Taking a break from blogging about merchant fees, this week’s post looks at the current debate with respect to credit card regulation. Although some in Congress have been thinking about merchant fee regulation, the hot action currently seems to be on the cardholder fee side.
For the last several months, Congress has been kicking around whether new regulation should prohibit certain practices or simply mandate more effective disclosure. Senator Ron Wyden is pushing the disclosure angle through an interesting star rating system, while Senator Carl Levine, among others, favors prohibitions. In May, the Federal Reserve proposed regulations aimed at some of the same concerns, and this weekend, a New York Times article indicated that the tide seems to be turning away from disclosure and in favor of direct regulation. Although a number of practices pop up in the various bills and regulations – mandatory arbitration provisions; charging interest on debit paid within the grace period; over-the-limit fees for approved transactions; fees for paying the bill by phone – every proposal takes aim at the practice of first allocating payments to lower interest rate debt.
I agree that this practice can be particularly egregious. A card company can lure a consumer into transferring a large balance with the promise of a low interest rate while charging “transaction fees” on the balance transfer that will be subject to interest. A consumer who spots the transaction fee may miss that the deal includes a relatively high interest rate on all new purchases. Even the wily consumer who catches both the transaction fee and the high rate on new purchases may mistakenly assume that she can simply pay off her new purchases within the grace period, avoiding interest. If the card company allocates payments first to the low interest balance transfer, however, the account will accrue interest at the high new purchases rate until the entire old transferred balance is completely paid off. Even if the cardholder paid more than the sum of the minimum payment on the balance transfer and the cost of all new purchases for that month, interest would begin accruing on the new purchases because the entire payment would be allocated to the low interest balance transfer. Yikes, by the time the old balance is paid off, the cardholder is likely to have a new one that is just as large and probably at a higher interest rate. Would you have caught all that? I admit, I’ve been caught a few times, and I’ve been studying credit card offers for over a decade.
One can debate how well the various proposals would actually protect consumers given the flexibility that card companies have in structuring their offers. Ironically, a disclosure requirement could be more effective in combating the payment allocation concern. Some may argue that card companies already disclose transaction fees and the allocation of payments among varying interest rate debt. Of course, the current methods of disjointed, fine print disclosure leave consumers who are not financially sophisticated unable to understand the terms of their agreement.
What’s needed is a disclosure along the lines of those provided by mutual fund companies. Those companies provide a return and fee breakdown based on a hypothetical investment.
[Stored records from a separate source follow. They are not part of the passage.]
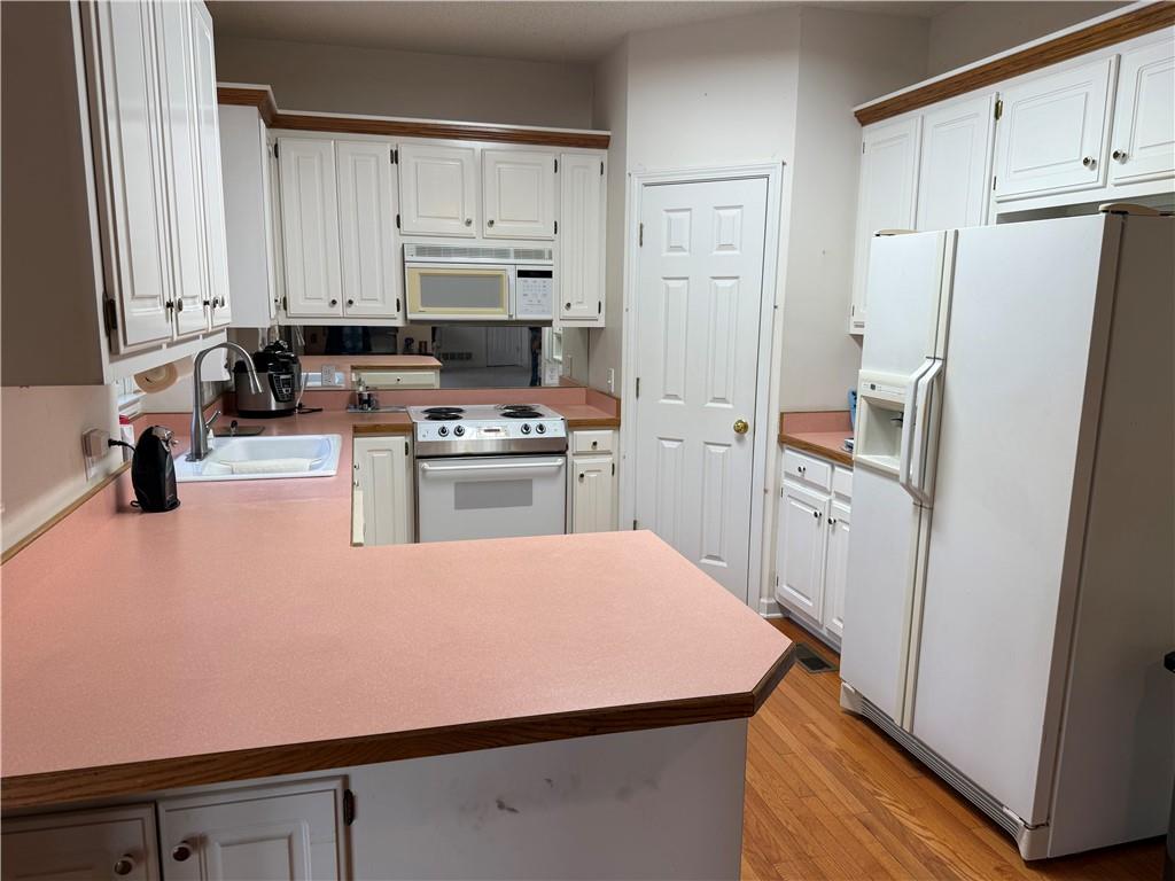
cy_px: 440
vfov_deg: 56.8
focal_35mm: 24
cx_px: 588
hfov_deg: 71.6
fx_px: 815
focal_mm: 6.76
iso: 64
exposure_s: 1/120
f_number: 1.78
Credit card companies should be required to do the same. They should disclose all of the charges that they would assess on a hypothetical balance transfer and new purchase balance of, say, $1000 each. In addition to interest charges, the card company should be required to include all transaction fees and other fees that a cardholder might be expected to pay over the course of a year. For example, if the average cardholder pays one late or over-the-limit fee annually, that fee should be included. If the card company offers a reward or rebate, it could incorporate that into the disclosure as well. Most importantly, in type as large as the largest on the mailing or other offer, the card companies should be required to disclose the effective net interest rate – calculated pursuant to a formula developed by Congress or the Federal Reserve – that a typical cardholder would pay if the hypothetical balances were maintained for a year.
By mandating this sort of disclosure, even unsophisticated consumers would be able meaningfully to compare offers from various issuers. The comparison would be nearly as simple as comparing differing annual fees. The resulting competition might well protect consumers more effectively than prohibiting any particular practice.